La silhouette du pylône grossissait à vue d'oeil alors que le camion soulevait une poussière fine sur la piste cahoteuse défoncée par les crues de printemps. Le camion de devant qui ne valait guère mieux transportait un petit groupe d'hommes chargé de la protection de la mission. Si un pacificateur n'attaquait jamais, il devait se défendre. Aaron, accoudé à la portière, se demandait bien pourquoi ce fichu camion ralentissait soudain puis s'arrêtait.

- Y a quelque chose qui cloche ... Passe la marche arrière et fonce, Doug ! Fais ce que je te dis, bord...

Il n'eut pas le temps de se poser trop la question. Le juron se perdit dans le bruit assourdissant de l'explosion et ils virent l'arrière du camion qui les précédait se soulever et partir en miettes, soufflé par un brasier infernal. L'essieu passa en sifflant par dessus leur cabine et vint s'écraser sur la bâche de leur remorque tandis que Doug faisait fumer les pneus.

- Ces enfoirés nous allument au lance-rocket ! gueula Aaron pour masquer son impuissance.

- Sans déc ? Moi j'aurai plutôt dit que c'était une bombe thermique à guidage infrarouge. Je vois personne et ils doivent nous tirer de la montagne.

Aaron hocha la tête négativement.

- Ils auraient pas sorti le grand jeu juste pour nos beaux yeux! C'est pas la milice gouvernementale, c'est les Rebelles.

Doug fit un demi-tour volte face qui arracha des bruits de protestation inquiétants au bas de caisse rouillé du mastodonte.

- Chais, pas mec ! Mais j'vais pas attendre qu'ils arrivent pour leur demander. Appelle la base.

Aaron se baissa pour tirer la radio à ondes courtes qui était planquée sous le siège. Une antiquité qui fonctionnait de manière un peu mystérieuse pour les jeunes pacifistes mais que le généticien avait eu tout le loisir d'étudier les samedis soirs où il préférait s'isoler dans l'atelier de la maison familiale plutôt que de sortir encore.
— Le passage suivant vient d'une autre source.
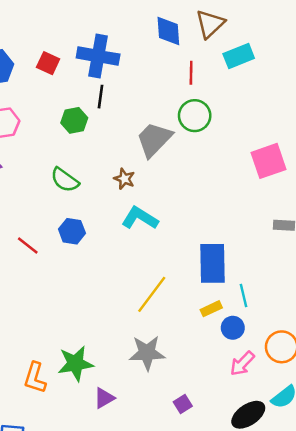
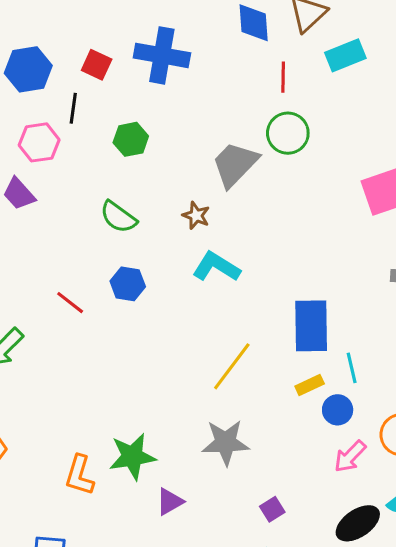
black line: (100, 97) -> (73, 108), moved

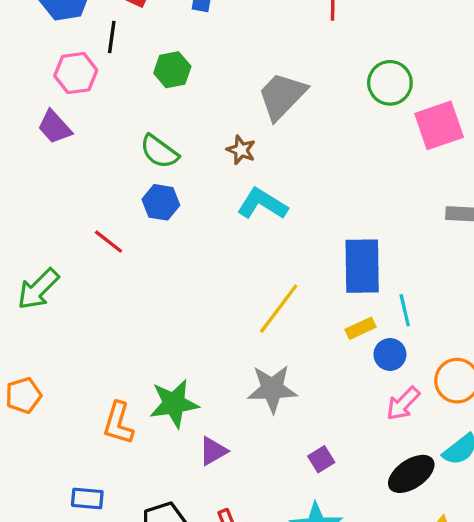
green circle: (288, 133) -> (390, 83), moved
blue hexagon: (128, 284) -> (161, 202), moved

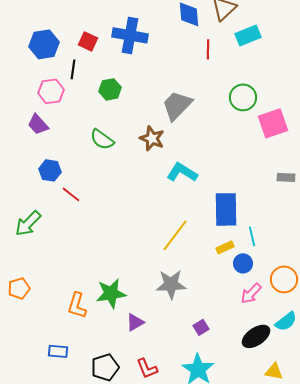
brown star: (241, 150) -> (152, 138), size x1.4
blue hexagon: (161, 202) -> (50, 170), moved
cyan L-shape: (262, 204) -> (182, 172), moved

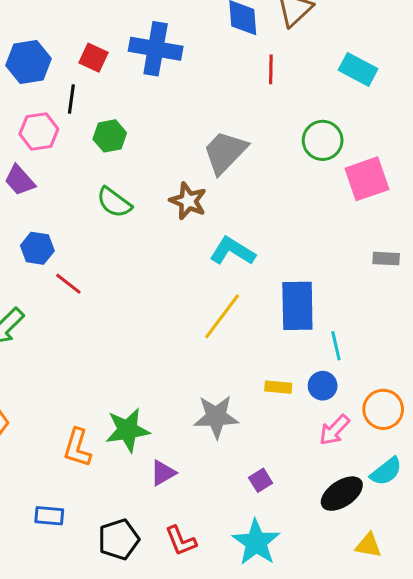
cyan rectangle: (248, 35) -> (358, 69), moved, turned 50
green hexagon: (110, 89) -> (110, 136), moved
yellow line: (175, 235) -> (222, 316), moved
yellow rectangle: (225, 247) -> (278, 387), moved, turned 30

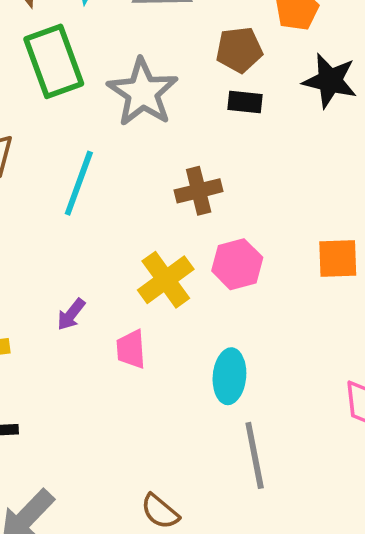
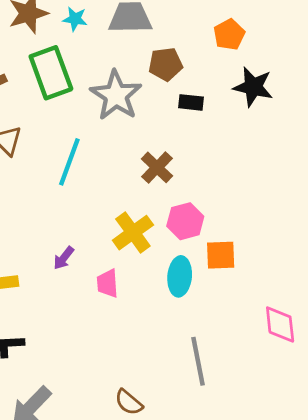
brown pentagon: (239, 50) -> (165, 64), moved
brown cross: (199, 191) -> (157, 167), turned -32
orange square: (338, 258) -> (221, 255), moved
cyan ellipse: (229, 376) -> (180, 276), moved

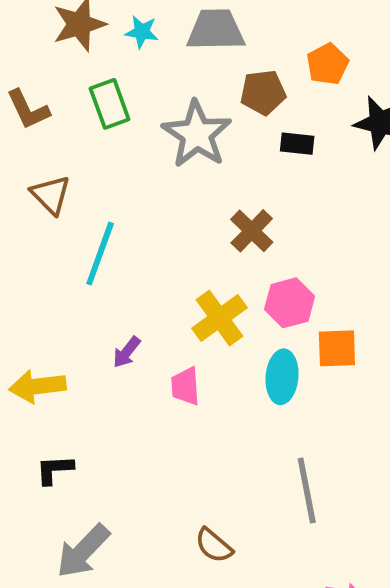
orange pentagon: (229, 35) -> (328, 64), moved
green rectangle: (51, 73) -> (110, 104), size x0.7
cyan line: (69, 162) -> (100, 254), moved

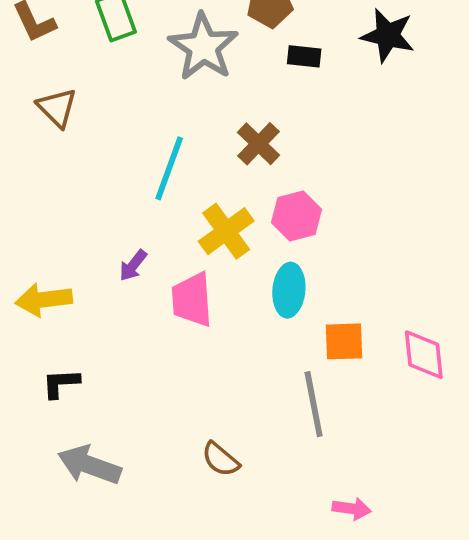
cyan line: (100, 254) -> (169, 168), moved
orange square: (337, 348) -> (344, 341), moved
pink trapezoid: (185, 386) -> (192, 300), size x1.4
gray arrow: (83, 551) -> (89, 465), turned 66

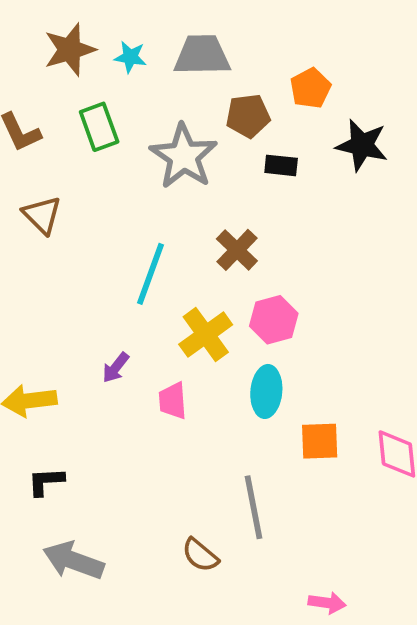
pink trapezoid: (192, 300) -> (173, 401), size x0.7
gray line: (314, 404) -> (253, 507), moved

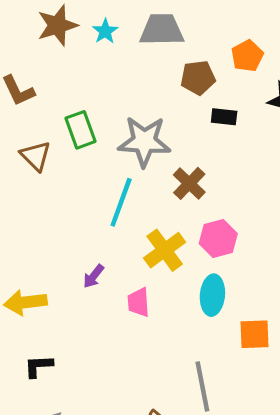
cyan star: (130, 57) -> (105, 31), turned 30
green rectangle: (99, 127) -> (81, 130), moved
gray star: (184, 156) -> (144, 141), moved, turned -30

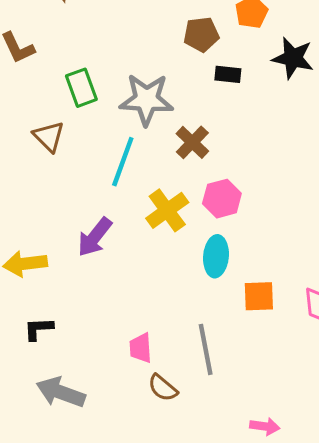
brown triangle: (36, 156) -> (49, 136), moved
purple arrow: (94, 276) -> (95, 237), size x1.6
pink trapezoid: (139, 302) -> (141, 348), moved

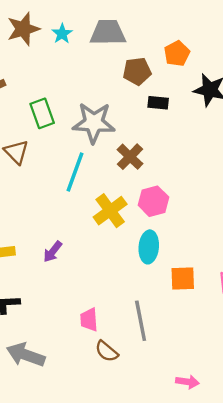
purple arrow: (95, 237) -> (53, 252), moved, size x0.7

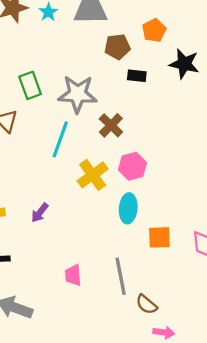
brown semicircle: (107, 351) -> (147, 304), moved

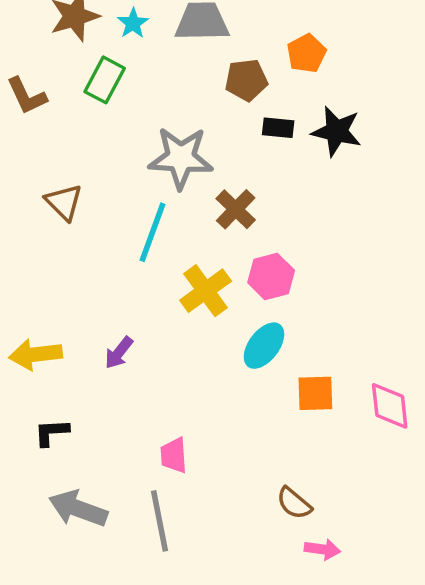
black star: (184, 64) -> (337, 131), moved
green rectangle: (30, 85) -> (105, 80), moved, turned 48
cyan ellipse: (128, 208) -> (264, 346), turned 32
gray line: (121, 276) -> (159, 521), moved

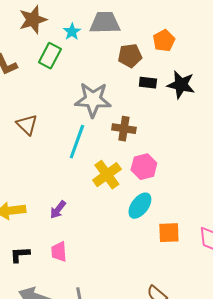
cyan star: (133, 23) -> (72, 32), moved
brown cross: (236, 209) -> (124, 129), turned -35
pink trapezoid: (174, 455) -> (59, 252), moved

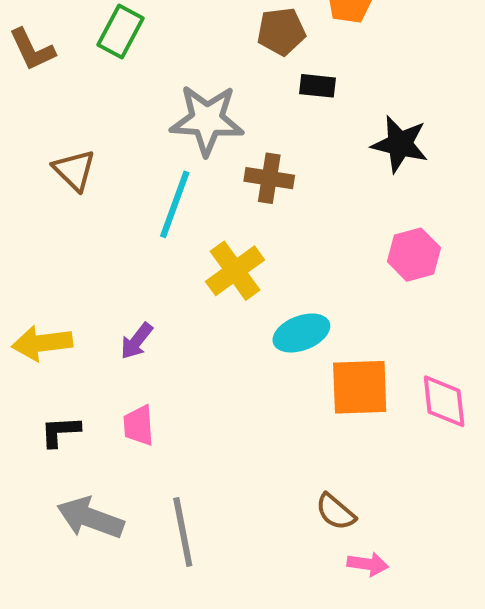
black star: (181, 85) -> (400, 144), moved
pink hexagon: (144, 167) -> (414, 255), moved
cyan ellipse: (140, 206) -> (301, 333), turned 32
orange square: (169, 233) -> (360, 387), size x1.4

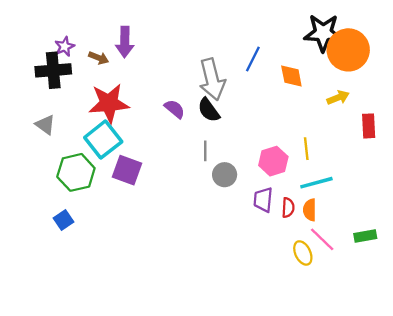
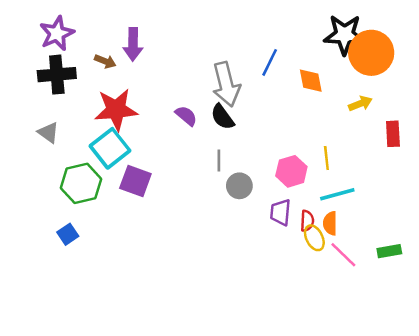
purple star: (65, 47) -> (57, 33), moved, size x1.6
yellow ellipse: (303, 253) -> (314, 238), moved

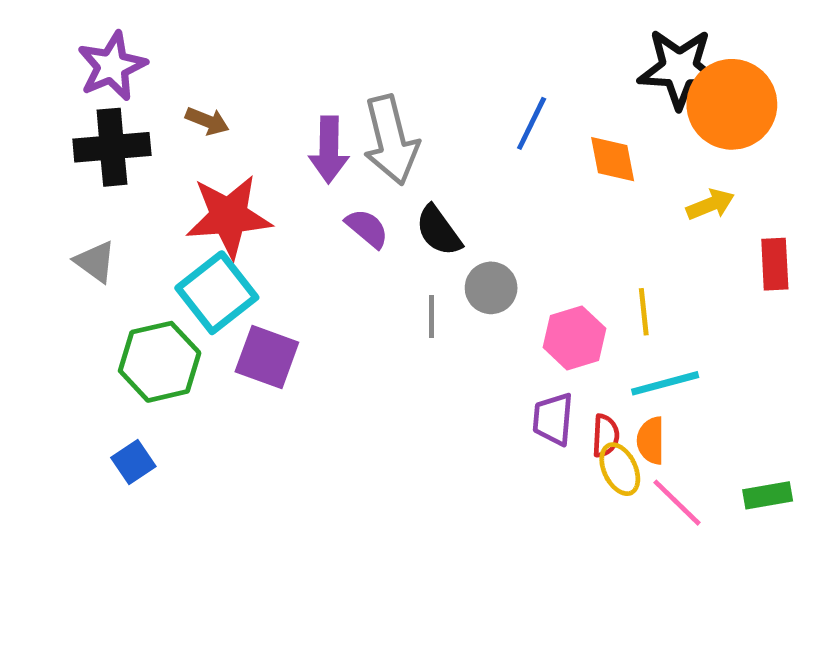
purple arrow: (133, 44) -> (329, 150), moved
gray arrow: (226, 84) -> (391, 140), moved
gray circle: (239, 186) -> (491, 288), moved

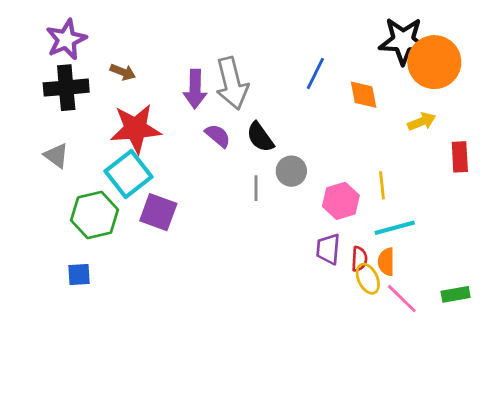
blue square: (133, 462) -> (79, 274), turned 30

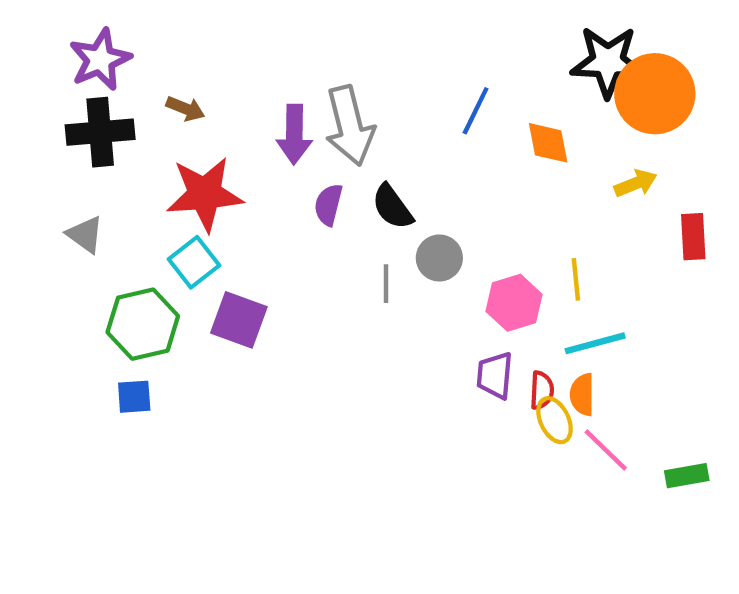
purple semicircle: (218, 136) -> (328, 205), turned -116
cyan square: (129, 174) -> (194, 262), size x0.7
blue square: (79, 274) -> (134, 397), moved
green rectangle: (456, 294) -> (687, 476), moved

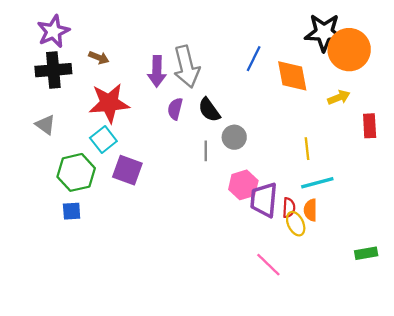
orange diamond: (548, 143) -> (292, 76), size x1.4
pink hexagon: (514, 303) -> (243, 185), moved
purple trapezoid: (495, 375) -> (264, 200), size x1.4
pink line: (606, 450) -> (268, 265), moved

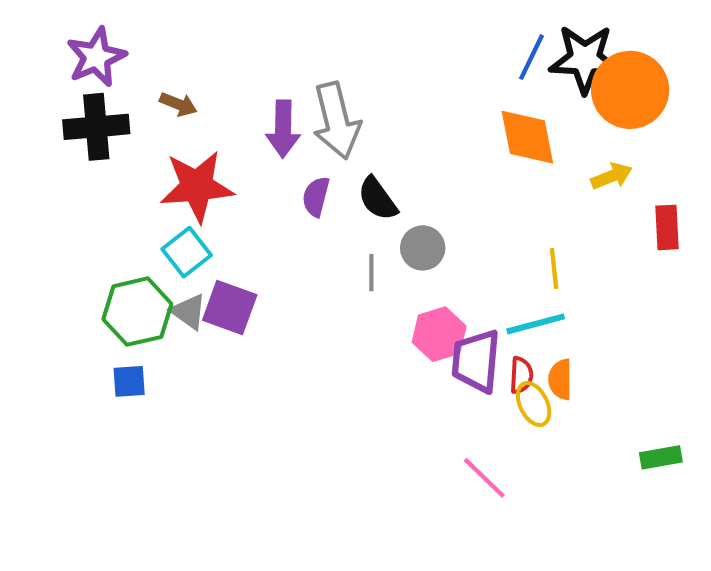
blue line: (254, 59) -> (532, 57), moved
gray triangle: (45, 125) -> (189, 312), moved
cyan line: (317, 183) -> (536, 324), moved

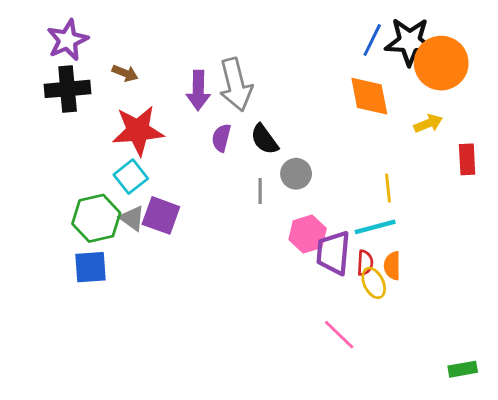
blue square: (129, 381) -> (91, 267), size x1.4
green rectangle: (661, 457) -> (463, 369), moved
Il y avait certains week end comme ça, depuis qu'il avait intégré les rangs des Pacifistes, où même de la part de Jessica qui le fascinait, les propos anthropophobes l'excédaient . Comment pouvait-on avoir un physique à faire bander un mort et avoir tant de froideur dans le regard, sucer comme une déesse - du moins le supposait-il, n'ayant jamais eu la chance d'expérimenter, à la mine réjouie des mâles qu'il voyait sortir du bureau de la patronne du Light of Diamond lorsqu'il lui arrivait de s'y rendre - mais avoir une bouche d'où sortaient des propos si haineux .

Il actionna le commutateur de la radio en se relevant mais lorsqu'il jeta un oeil dans le rétroviseur, son geste se figea.

- Doug !!! Arrête ce camion! Ou fais demi-tour ! On a deux gars en vie qui nous font des signes.

Doug jeta un oeil nerveux au rétro latéral.

- Aaron, si on y retourne on crève tous ... Tu le sais aussi bien que moi. Ils nous tireront comme à la parade.

Aaron avait reposé la radio et réfléchissait, les yeux exorbités, fixant le petit miroir dans lequel deux des leurs faisaient des signes désespérés les invitant à revenir. Pourquoi ne tentaient-ils pas de courir vers le camion ? De les rejoindre ?

- Putain de sa mère la salope !Hurla Aaron. C'était pas un lance rocket ! C'est des mines. Ils ont sauté sur une mine. Arrête le camion, je vais les chercher. Arrête! J'te dis ! Si ça se trouve il y en a aussi plus loin. On a le cul bordé d'nouilles de pas avoir sauté aussi !

Cette fois-ci, Doug freina net et le considéra ahuri.

-Hé ben mon gars, t'as élargi ton vocabulaire! Mais tu devrais aviser la base. Si tu mets en péril la mission pour sauver deux gars, tu vas te faire allumer !

Aaron se passa le bras sur le front pour essuyer la sueur avant de répondre en sautant du camion, un étrange sourire sur les lèvres:

- Eh bien soit ! qu'elle m'allume, j'attends qu'ça !

- P'tit con ! J'l'appelle! Répondit laconiquement Doug avant de se pencher pour empoigner la radio.

Sur le côté de la piste, la grande silhouette d'Aaron avançait lentement, un pas après l'autre, se penchant parfois pour balayer délicatement la poussière du bout des doigts. Il avait attaché ses cheveux avec l'élastique qu'il portait toujours au poignet et les yeux rivés sur le sol, méthodiquement, il mémorisait l'un après l'autre les emplacements où il posait ses pieds.